Question

A grocery store chain has been tracking data on the number of shoppers that use coupons. The data shows that 71% of all shoppers use coupons. 36 times out of 40 these results were considered accurate to within 3.5%. What is the margin of error?

a) 1.75%
b) 2.25%
c) 3.5%
d) 4.25%

Answer 1

The margin of error can be calculated using the standard error and critical value.

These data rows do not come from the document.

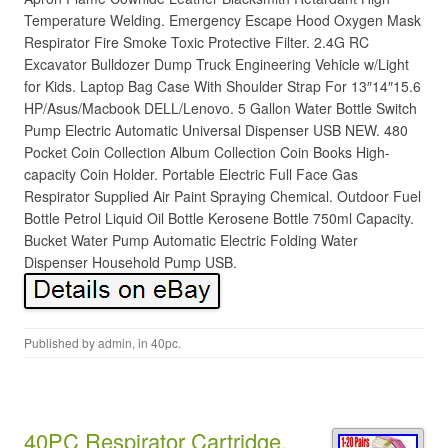
Temperature Welding. Emergency Escape Hood Oxygen Mask
Respirator Fire Smoke Toxic Protective Filter. 2.4G RC
Excavator Bulldozer Dump Truck Engineering Vehicle w/Light
for Kids. Laptop Bag Case With Shoulder Strap For 13″14″15.6
HP/Asus/Macbook DELL/Lenovo. 5 Gallon Water Bottle Switch
Pump Electric Automatic Universal Dispenser USB NEW. 480
Pocket Coin Collection Album Collection Coin Books High-
capacity Coin Holder. Portable Electric Full Face Gas
Respirator Supplied Air Paint Spraying Chemical. Outdoor Fuel
Bottle Petrol Liquid Oil Bottle Kerosene Bottle 750ml Capacity.
Bucket Water Pump Automatic Electric Folding Water
Dispenser Household Pump USB.
Published by
admin
, in
40pc
.
40PC Respirator Cartridge,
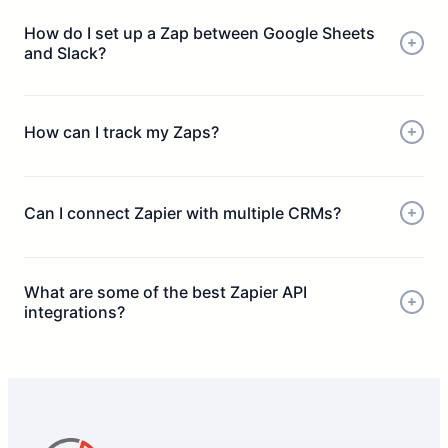
Select an action (e.g. send to CRM or Google Sheets)
How do I set up a Zap between Google Sheets
Connect apps using permissions or API
and Slack?
Test and launch your Zap
How can I track my Zaps?
Can I connect Zapier with multiple CRMs?
What are some of the best Zapier API
integrations?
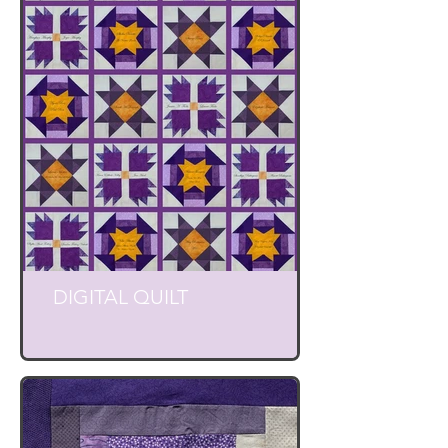
DIGITAL QUILT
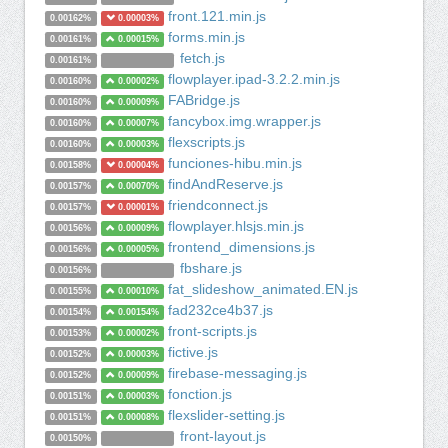
front.121.min.js
0.00162%
0.00003%
forms.min.js
0.00161%
0.00015%
fetch.js
0.00161%
flowplayer.ipad-3.2.2.min.js
0.00160%
0.00002%
FABridge.js
0.00160%
0.00009%
fancybox.img.wrapper.js
0.00160%
0.00007%
flexscripts.js
0.00160%
0.00003%
funciones-hibu.min.js
0.00158%
0.00004%
findAndReserve.js
0.00157%
0.00070%
friendconnect.js
0.00157%
0.00001%
flowplayer.hlsjs.min.js
0.00156%
0.00009%
frontend_dimensions.js
0.00156%
0.00005%
fbshare.js
0.00156%
fat_slideshow_animated.EN.js
0.00155%
0.00010%
fad232ce4b37.js
0.00154%
0.00154%
front-scripts.js
0.00153%
0.00002%
fictive.js
0.00152%
0.00003%
firebase-messaging.js
0.00152%
0.00009%
fonction.js
0.00151%
0.00003%
flexslider-setting.js
0.00151%
0.00008%
front-layout.js
0.00150%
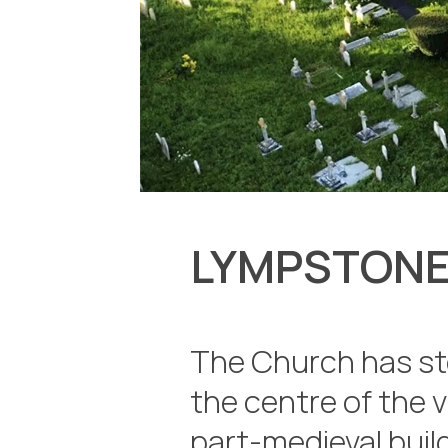
LYMPSTONE
The Church has st
the centre of the v
part-medieval build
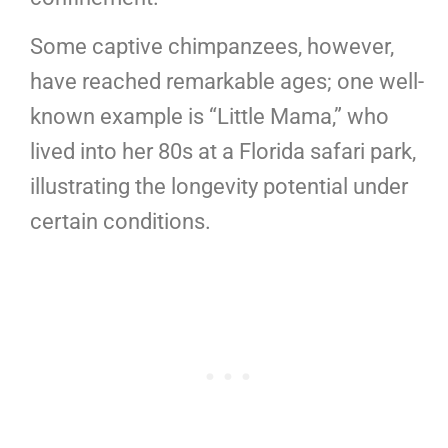
Some captive chimpanzees, however,
have reached remarkable ages; one well-
known example is “Little Mama,” who
lived into her 80s at a Florida safari park,
illustrating the longevity potential under
certain conditions.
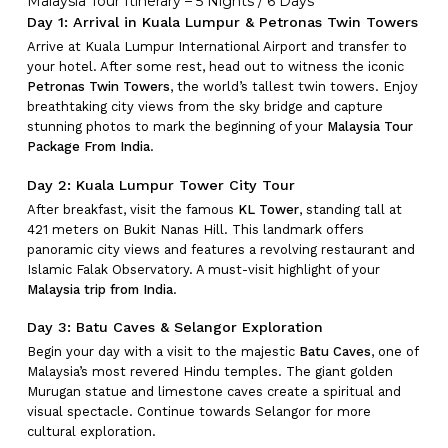
Malaysia Tour Itinerary – 5 Nights / 6 Days
Day 1: Arrival in Kuala Lumpur & Petronas Twin Towers
Arrive at Kuala Lumpur International Airport and transfer to
your hotel. After some rest, head out to witness the iconic
Petronas Twin Towers
, the world’s tallest twin towers. Enjoy
breathtaking city views from the sky bridge and capture
stunning photos to mark the beginning of your
Malaysia Tour
Package From India
.
Day 2: Kuala Lumpur Tower City Tour
After breakfast, visit the famous
KL Tower
, standing tall at
421 meters on Bukit Nanas Hill. This landmark offers
panoramic city views and features a revolving restaurant and
Islamic Falak Observatory. A must-visit highlight of your
Malaysia trip from India
.
Day 3: Batu Caves & Selangor Exploration
Begin your day with a visit to the majestic
Batu Caves
, one of
Malaysia’s most revered Hindu temples. The giant golden
Murugan statue and limestone caves create a spiritual and
visual spectacle. Continue towards Selangor for more
cultural exploration.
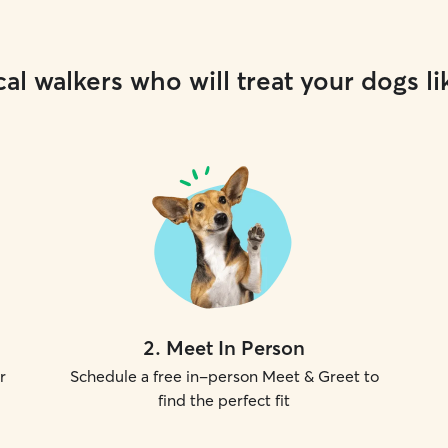
al walkers who will treat your dogs li
2
.
Meet In Person
r
Schedule a free in-person Meet & Greet to
find the perfect fit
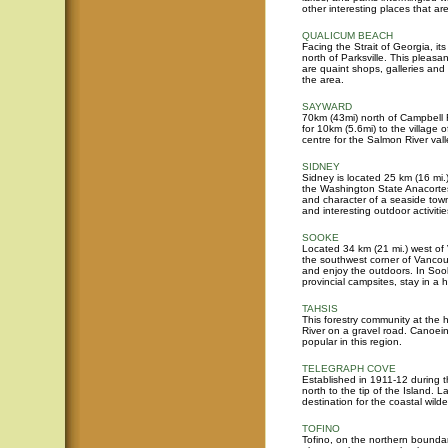
other interesting places that ar
QUALICUM BEACH
Facing the Strait of Georgia, i
north of Parksville. This pleasa
are quaint shops, galleries and 
the area.
SAYWARD
70km (43mi) north of Campbell 
for 10km (5.6mi) to the village
centre for the Salmon River vall
SIDNEY
Sidney is located 25 km (16 mi.)
the Washington State Anacortes
and character of a seaside tow
and interesting outdoor activitie
SOOKE
Located 34 km (21 mi.) west of 
the southwest corner of Vancouve
and enjoy the outdoors. In Soo
provincial campsites, stay in a 
TAHSIS
This forestry community at the 
River on a gravel road. Canoeing
popular in this region.
TELEGRAPH COVE
Established in 1911-12 during t
north to the tip of the Island.
destination for the coastal wild
TOFINO
Tofino, on the northern boundar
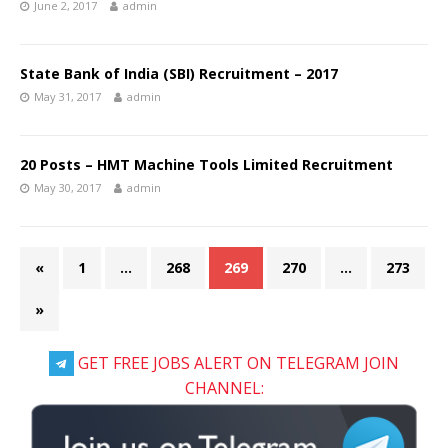
June 2, 2017
admin
State Bank of India (SBI) Recruitment – 2017
May 31, 2017
admin
20 Posts – HMT Machine Tools Limited Recruitment
May 30, 2017
admin
«
1
…
268
269
270
…
273
»
GET FREE JOBS ALERT ON TELEGRAM JOIN
CHANNEL:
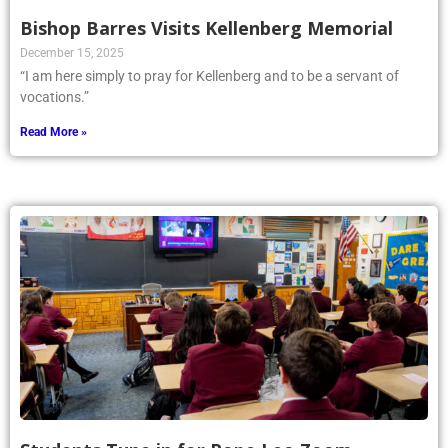
Bishop Barres Visits Kellenberg Memorial
December 15, 2025
“I am here simply to pray for Kellenberg and to be a servant of
vocations.”
Read More »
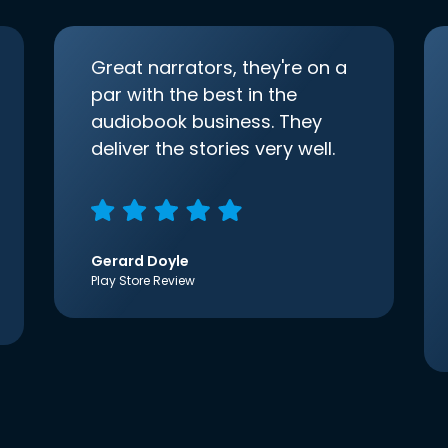
Great narrators, they're on a
par with the best in the
audiobook business. They
deliver the stories very well.
Gerard Doyle
Play Store Review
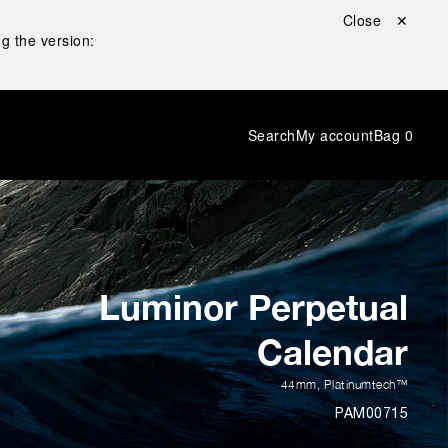
Close ✕
g the version:
Search
My account
Bag
0
Luminor Perpetual
Calendar
44mm
,
Platinumtech™
PAM00715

In this case, the margin of error is 3.43%. Hence, closest option is c) 3.5%.

Step-by-step explanation:

The margin of error can be calculated using the formula:

Margin of Error = Critical value x Standard Error

Given that the data was accurate to within 3.5% in 36 out of 40 instances, we can calculate the standard error as:

Standard Error = Square root of (p(1-p)/n), where p is the proportion of shoppers using coupons and n is the sample size

Substituting the values into the formula, we have:

Standard Error = sqrt((0.71*(1-0.71))/40)

Using a z-score table, we find the critical value for a 95% confidence level is approximately 1.96

Therefore, the margin of error is:

Margin of Error = 1.96 x Standard Error = 1.96 x sqrt((0.71*(1-0.71))/40) = 0.0343

The margin of error is 3.43% (rounded to two decimal places).